At Trump Impeachment Trial, Jerry Nadler Plays 1999 Video of Lindsey Graham Saying Impeachment Doesn't Require a Crime

Jerry Nadler
During Trump impeachment trial, Jerry Nadler shows 1999 video of then-Representative Lindsey Graham saying impeachment doesn't require a crime. Drew Angerer/Getty

In an effort to make their impeachment case against President Donald Trump, House Democrats, specifically Jerry Nadler of New York, used a 1999 video of Republican Lindsey Graham, which goes against his recent arguments defending Trump.

Nadler showed the video on the Senate floor on Thursday, the second day of opening arguments for the impeachment trial. In the video, then-Representative Graham can be seen calling for the impeachment of former President Bill Clinton.

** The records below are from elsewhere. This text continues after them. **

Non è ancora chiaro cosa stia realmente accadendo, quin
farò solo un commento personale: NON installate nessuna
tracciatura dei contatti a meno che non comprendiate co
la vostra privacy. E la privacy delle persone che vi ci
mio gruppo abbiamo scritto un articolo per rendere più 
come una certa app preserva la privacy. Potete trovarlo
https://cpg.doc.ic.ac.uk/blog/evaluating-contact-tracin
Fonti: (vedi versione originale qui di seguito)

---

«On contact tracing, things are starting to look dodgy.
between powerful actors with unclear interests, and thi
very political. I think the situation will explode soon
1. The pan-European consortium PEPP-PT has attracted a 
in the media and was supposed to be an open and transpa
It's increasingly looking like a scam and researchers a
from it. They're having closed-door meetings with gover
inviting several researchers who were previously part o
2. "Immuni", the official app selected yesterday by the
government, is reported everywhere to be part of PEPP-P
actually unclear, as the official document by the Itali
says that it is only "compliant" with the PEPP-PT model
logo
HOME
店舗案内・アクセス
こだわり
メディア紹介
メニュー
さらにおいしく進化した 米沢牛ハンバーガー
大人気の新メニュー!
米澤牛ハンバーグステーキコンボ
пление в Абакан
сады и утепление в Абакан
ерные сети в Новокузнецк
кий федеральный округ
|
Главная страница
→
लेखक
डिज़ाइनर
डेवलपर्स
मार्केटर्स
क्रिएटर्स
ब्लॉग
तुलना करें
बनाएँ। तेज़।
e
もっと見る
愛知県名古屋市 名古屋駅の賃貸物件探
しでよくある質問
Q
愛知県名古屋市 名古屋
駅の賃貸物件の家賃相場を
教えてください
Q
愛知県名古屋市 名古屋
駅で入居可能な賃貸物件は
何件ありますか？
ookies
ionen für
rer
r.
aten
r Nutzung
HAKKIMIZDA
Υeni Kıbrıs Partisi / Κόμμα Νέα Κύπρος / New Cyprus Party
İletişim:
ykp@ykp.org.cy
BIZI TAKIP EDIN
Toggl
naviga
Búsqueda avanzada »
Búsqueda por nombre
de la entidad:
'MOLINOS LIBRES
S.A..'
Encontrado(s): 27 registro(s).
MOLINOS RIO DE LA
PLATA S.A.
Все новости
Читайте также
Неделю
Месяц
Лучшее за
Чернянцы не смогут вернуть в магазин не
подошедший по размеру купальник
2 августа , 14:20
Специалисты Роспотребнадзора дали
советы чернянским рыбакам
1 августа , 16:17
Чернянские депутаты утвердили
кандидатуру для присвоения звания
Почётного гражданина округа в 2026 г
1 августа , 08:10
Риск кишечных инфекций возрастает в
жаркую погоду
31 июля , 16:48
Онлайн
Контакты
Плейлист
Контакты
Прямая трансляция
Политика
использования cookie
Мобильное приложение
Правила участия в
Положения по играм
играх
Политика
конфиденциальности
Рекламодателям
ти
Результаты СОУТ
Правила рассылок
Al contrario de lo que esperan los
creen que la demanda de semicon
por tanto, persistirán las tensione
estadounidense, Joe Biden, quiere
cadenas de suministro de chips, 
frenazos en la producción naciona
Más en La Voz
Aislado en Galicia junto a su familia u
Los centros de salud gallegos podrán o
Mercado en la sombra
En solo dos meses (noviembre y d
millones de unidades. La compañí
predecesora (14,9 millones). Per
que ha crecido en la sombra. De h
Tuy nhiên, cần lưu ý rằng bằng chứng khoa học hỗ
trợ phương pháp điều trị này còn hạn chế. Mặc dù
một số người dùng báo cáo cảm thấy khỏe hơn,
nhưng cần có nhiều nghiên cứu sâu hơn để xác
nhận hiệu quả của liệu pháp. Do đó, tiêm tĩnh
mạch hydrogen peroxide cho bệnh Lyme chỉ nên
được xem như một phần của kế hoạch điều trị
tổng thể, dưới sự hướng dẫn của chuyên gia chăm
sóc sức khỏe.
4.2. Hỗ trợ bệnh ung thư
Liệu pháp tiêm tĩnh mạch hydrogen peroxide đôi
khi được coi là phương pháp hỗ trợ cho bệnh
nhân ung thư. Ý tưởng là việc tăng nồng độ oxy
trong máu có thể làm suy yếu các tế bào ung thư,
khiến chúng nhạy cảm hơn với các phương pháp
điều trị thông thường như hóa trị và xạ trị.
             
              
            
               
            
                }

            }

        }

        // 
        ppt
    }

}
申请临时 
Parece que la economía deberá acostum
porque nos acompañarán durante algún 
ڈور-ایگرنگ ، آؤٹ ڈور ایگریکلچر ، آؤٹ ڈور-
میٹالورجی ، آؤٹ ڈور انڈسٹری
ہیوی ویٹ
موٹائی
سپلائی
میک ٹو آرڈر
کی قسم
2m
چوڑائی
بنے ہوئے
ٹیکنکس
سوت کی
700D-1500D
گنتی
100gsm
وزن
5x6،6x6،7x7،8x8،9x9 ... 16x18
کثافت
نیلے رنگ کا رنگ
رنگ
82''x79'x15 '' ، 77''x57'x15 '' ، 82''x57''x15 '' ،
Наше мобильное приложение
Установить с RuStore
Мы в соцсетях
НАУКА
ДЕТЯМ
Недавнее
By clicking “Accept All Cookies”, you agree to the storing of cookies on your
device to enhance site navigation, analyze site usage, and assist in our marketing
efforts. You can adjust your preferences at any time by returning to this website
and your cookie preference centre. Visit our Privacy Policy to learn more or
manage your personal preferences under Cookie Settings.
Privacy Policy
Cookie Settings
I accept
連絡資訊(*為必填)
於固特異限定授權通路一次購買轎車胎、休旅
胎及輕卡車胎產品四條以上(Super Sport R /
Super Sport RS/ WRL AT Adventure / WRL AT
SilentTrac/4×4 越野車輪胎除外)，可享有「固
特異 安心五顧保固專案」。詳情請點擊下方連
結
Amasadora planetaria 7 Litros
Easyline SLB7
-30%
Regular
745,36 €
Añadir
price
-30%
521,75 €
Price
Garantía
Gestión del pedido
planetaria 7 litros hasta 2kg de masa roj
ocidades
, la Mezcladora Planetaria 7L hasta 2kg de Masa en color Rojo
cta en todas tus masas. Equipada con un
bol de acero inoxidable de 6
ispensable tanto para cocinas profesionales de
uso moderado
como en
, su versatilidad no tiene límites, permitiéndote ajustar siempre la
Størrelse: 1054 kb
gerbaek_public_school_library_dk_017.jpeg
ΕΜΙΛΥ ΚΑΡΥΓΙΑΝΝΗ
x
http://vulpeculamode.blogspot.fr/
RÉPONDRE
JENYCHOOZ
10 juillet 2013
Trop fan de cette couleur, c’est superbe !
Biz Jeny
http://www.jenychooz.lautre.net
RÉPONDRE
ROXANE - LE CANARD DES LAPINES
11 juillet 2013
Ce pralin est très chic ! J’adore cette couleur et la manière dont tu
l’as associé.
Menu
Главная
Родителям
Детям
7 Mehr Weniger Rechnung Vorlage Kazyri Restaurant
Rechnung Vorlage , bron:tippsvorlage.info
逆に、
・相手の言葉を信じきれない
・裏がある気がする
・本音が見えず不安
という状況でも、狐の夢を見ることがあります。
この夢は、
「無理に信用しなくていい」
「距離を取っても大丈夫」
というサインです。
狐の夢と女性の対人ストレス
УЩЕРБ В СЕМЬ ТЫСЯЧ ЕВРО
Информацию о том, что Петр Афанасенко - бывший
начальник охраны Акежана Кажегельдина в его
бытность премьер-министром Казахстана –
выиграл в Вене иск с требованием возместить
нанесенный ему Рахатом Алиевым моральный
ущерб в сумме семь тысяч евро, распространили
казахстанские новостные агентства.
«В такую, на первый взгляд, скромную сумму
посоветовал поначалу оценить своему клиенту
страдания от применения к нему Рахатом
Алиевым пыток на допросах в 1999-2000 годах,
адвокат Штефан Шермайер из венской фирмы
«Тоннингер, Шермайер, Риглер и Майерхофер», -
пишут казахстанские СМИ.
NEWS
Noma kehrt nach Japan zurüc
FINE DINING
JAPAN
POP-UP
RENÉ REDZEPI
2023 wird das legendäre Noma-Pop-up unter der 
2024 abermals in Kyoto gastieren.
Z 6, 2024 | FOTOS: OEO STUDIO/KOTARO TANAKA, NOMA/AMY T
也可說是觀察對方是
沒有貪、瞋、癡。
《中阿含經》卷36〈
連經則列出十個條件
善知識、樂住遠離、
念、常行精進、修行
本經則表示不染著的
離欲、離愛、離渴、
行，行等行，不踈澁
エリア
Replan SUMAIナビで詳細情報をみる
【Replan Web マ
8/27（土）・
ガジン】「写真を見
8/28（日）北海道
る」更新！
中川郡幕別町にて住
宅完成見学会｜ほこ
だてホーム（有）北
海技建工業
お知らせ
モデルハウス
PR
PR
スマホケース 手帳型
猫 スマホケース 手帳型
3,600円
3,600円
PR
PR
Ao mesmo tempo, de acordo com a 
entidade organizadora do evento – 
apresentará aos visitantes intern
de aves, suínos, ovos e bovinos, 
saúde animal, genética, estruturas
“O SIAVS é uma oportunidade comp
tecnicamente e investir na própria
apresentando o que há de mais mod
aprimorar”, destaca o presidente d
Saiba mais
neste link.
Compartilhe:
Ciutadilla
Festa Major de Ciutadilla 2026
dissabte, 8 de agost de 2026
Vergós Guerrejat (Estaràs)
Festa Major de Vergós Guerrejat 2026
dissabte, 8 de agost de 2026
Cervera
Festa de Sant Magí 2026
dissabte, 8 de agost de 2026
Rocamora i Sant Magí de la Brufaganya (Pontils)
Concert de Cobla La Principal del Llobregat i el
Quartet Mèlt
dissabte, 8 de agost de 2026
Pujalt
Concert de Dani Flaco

"What's a high crime? How about if an important person hurts somebody of low means," Graham says in the video from 1999. "It's not very scholarly, but I think it's the truth. I think that's what they meant by high crimes. It doesn't even have to be a crime. It's just when you start using your office and you're acting in a way that hurts people, you've committed a high crime."

Rep. Jerry Nadler played a 1999 clip of Lindsey Graham arguing impeachment doesn’t require a crime.

“It’s gonna show that the defense is not rooted in any Constitutional law… it’s rooted in the convenience for Donald Trump right now,” @joelockhart says.

— New Day (@NewDay) January 24, 2020

Nadler showed the video because the points Graham makes in it completely contradict some of the main arguments, he and other GOP lawmakers have been using against Trump's impeachment.

"And I might say the same things as then–House manager Lindsey Graham," Nadler said prior to showing the video, "who in President Clinton's trial flatly rejected the notion that impeachable offenses are limited to violations of established law," which completely contradict his current arguments defending Trump.

While many Republicans continue to argue that the two articles of impeachment against Trump, for abuse of power and obstruction of Congress, which stem from accusations that he urged Ukraine officials to investigate former Vice President Joe Biden and his son Hunter, do not constitute a prosecutable crime, they are very similar to the ones used against Clinton in 1999.

In 1999, Clinton was impeached for lying under oath, obstruction of justice, witness-tampering and abuse of power, the last of which at the time Graham called an impeachable offense.

Regardless of the similarities between the two trials and the fact that in 1999 Graham called abuse of power a high crime, Republicans have continued to argue against Trump's impeachment.

On Wednesday, Graham said that Nadler, lead impeachment manager and Califiornia Democrats Adam Schiff and House Speaker Nancy Pelosi were "on a crusade to destroy this president."

Similarly, prior to the impeachment articles being passed in the House, Ohio Republican Rep. Steve Chabot stated that "this president isn't even accused of committing a crime. The constitution is pretty clear what constitutes an impeachable offense: treason, bribery and other high crimes and misdemeanors. It's not treason, bribery and other high crimes and misdemeanors or whatever else."

Continuing his argument against Trump's impeachment, Chabot brought up the Clinton impeachment trial and stated, "In the [Richard] Nixon and Clinton impeachment, abuse of power was a tacked-on charge—far less important in those cases than the actual high crimes charged against both of them."

For the record, Nixon was never impeached or formally charged, he resigned before a vote was taken.